Let $P_{3}(\mathbb{R})$ be the vector space of real polynomials of degree 2 or less, given by: $f=aX^2+bX+c$
Let the function L be a linear transformation given by
$L:P_3(\mathbb{R}) \mapsto P_3(\mathbb{R})$,
$f \mapsto X\cdot f'-f$
(1) Find the kernel and the image of L.
Here is what I've tried:
The basis of $P_{3}(\mathbb{R})=\{1,x,x^2\}$.
The image of L is then given by $span(\{L(1),L(x),L(x^2)\})$
With $L(1)=-1, L(x)=1-x,L(x^2)=2x-x^2=x(2-x)$
So the image is spanned by: $span(\{-1,1-x,x(2-x)\})$
Assuming I've understood and calculated the correct image of L, how do I go about finding the kernel?
The image is spanned by $L(1),L(x)$ and $L(x^2)$ as you said. When you compute you get $L(1)=-1,L(x)=0$ and $L(x^2)=x^2$. Hence the image is span$\{1,x^2\}$.

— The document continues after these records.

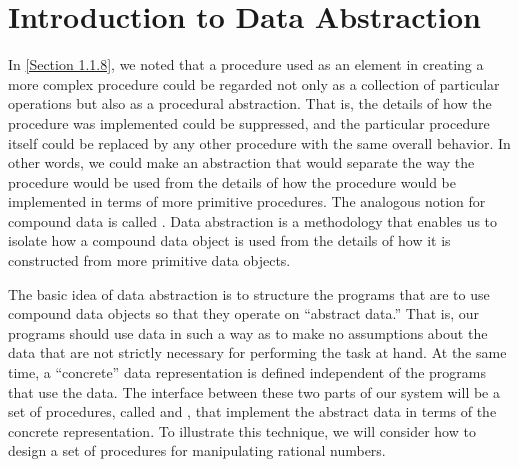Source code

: \section{Introduction to Data Abstraction}
\label{Section 2.1}

In \cref{Section 1.1.8}, we noted that a procedure used as an element in creating a more complex procedure could be regarded not only as a collection of particular operations but also as a procedural abstraction.
That is, the details of how the procedure was implemented could be suppressed, and the particular procedure itself could be replaced by any other procedure with the same overall behavior.
In other words, we could make an abstraction that would separate the way the procedure would be used from the details of how the procedure would be implemented in terms of more primitive procedures.
The analogous notion for compound data is called .
Data abstraction is a methodology that enables us to isolate how a compound data object is used from the details of how it is constructed from more primitive data objects.

The basic idea of data abstraction is to structure the programs that are to use compound data objects so that they operate on “abstract data.”
That is, our programs should use data in such a way as to make no assumptions about the data that are not strictly necessary for performing the task at hand.
At the same time, a “concrete” data representation is defined independent of the programs that use the data.
The interface between these two parts of our system will be a set of procedures, called  and , that implement the abstract data in terms of the concrete representation.
To illustrate this technique, we will consider how to design a set of procedures for manipulating rational numbers.





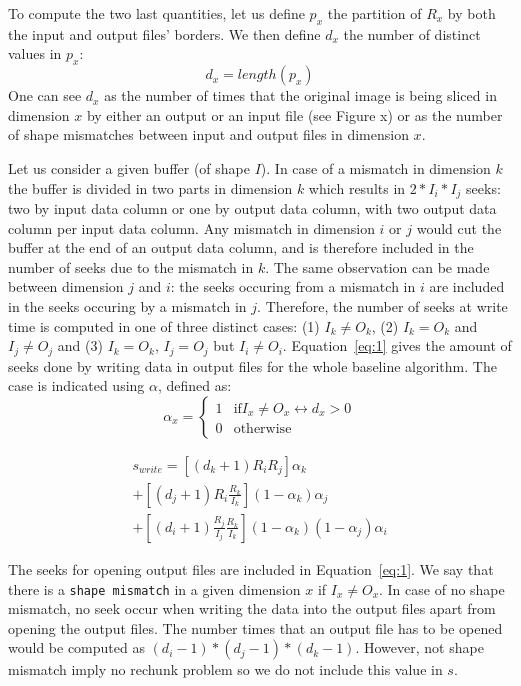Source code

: \documentclass[conference]{IEEEtran}
\begin{document}
To compute the two last quantities, let us define $p_x$ the partition of $R_x$
by both the input and output files' borders. We then define $d_x$ the number of
distinct values in $p_x$:
$$d_x=length(p_x)$$
One can see $d_x$ as the number of times that the original image is being sliced
in dimension $x$ by either an output or an input file (see Figure x) or as the
number of shape mismatches between input and output files in dimension $x$.

Let us consider a given buffer (of shape $I$). In case of a mismatch in dimension
$k$ the buffer is divided in two parts in dimension $k$ which results in $2*I_i*I_j$
seeks: two by input data column or one by output data column, with two output
data column per input data column. Any mismatch in dimension $i$ or $j$ would
cut the buffer at the end of an output data column, and is therefore included in
the number of seeks due to the mismatch in $k$. The same observation can be made
between dimension $j$ and $i$: the seeks occuring from a mismatch in $i$ are
included in the seeks occuring by a mismatch in $j$. Therefore, the number of
seeks at write time is computed in one of three distinct cases:
(1) $I_k \neq O_k$, (2) $I_k = O_k$ and $I_j \neq O_j$ and (3) $I_k = O_k$,
$I_j = O_j$ but $I_i \neq O_i$. Equation~\ref{eq:1} gives the amount of seeks
done by writing data in output files for the whole baseline algorithm.
The case is indicated using $\alpha$, defined as: \\
$$\alpha_x = \begin{cases}
   1 & \mathrm{if} I_x \neq O_x \leftrightarrow d_x > 0 \\
   0 & \mathrm{otherwise}
\end{cases}$$

\begin{multline} \label{eq:1}
s_{write} = [(d_k+1)R_iR_j]\alpha_k \\ + [(d_j+1)R_i\frac{R_k}{I_k}](1-\alpha_k)\alpha_j \\ + [(d_i+1)\frac{R_j}{I_j}\frac{R_k}{I_k}](1-\alpha_k)(1-\alpha_j)\alpha_i
\end{multline}

The seeks for opening output files are included in Equation~\ref{eq:1}.
We say that there is a \texttt{shape mismatch} in a given dimension $x$ if
$I_x \neq O_x$.
In case of no shape mismatch, no seek occur when writing the data into the output
files apart from opening the output files. The number times that an output file
has to be opened would be computed as $(d_i-1)*(d_j-1)*(d_k-1)$. However, not
shape mismatch imply no rechunk problem so we do not include this value in $s$.
\end{document}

To compute the kernel, you find the roots of the equation $x\cdot f'=f$. Note that for $f=ax^2+bx+c$ you have $f'=2ax+b$ so $x\cdot f' = 2ax^2+bx$. Hence $f$ is in the kernel iff $2a=a$ and $c=0$, i.e. $a=c=0$. Hence the kernel is the subspace spanned by $x$.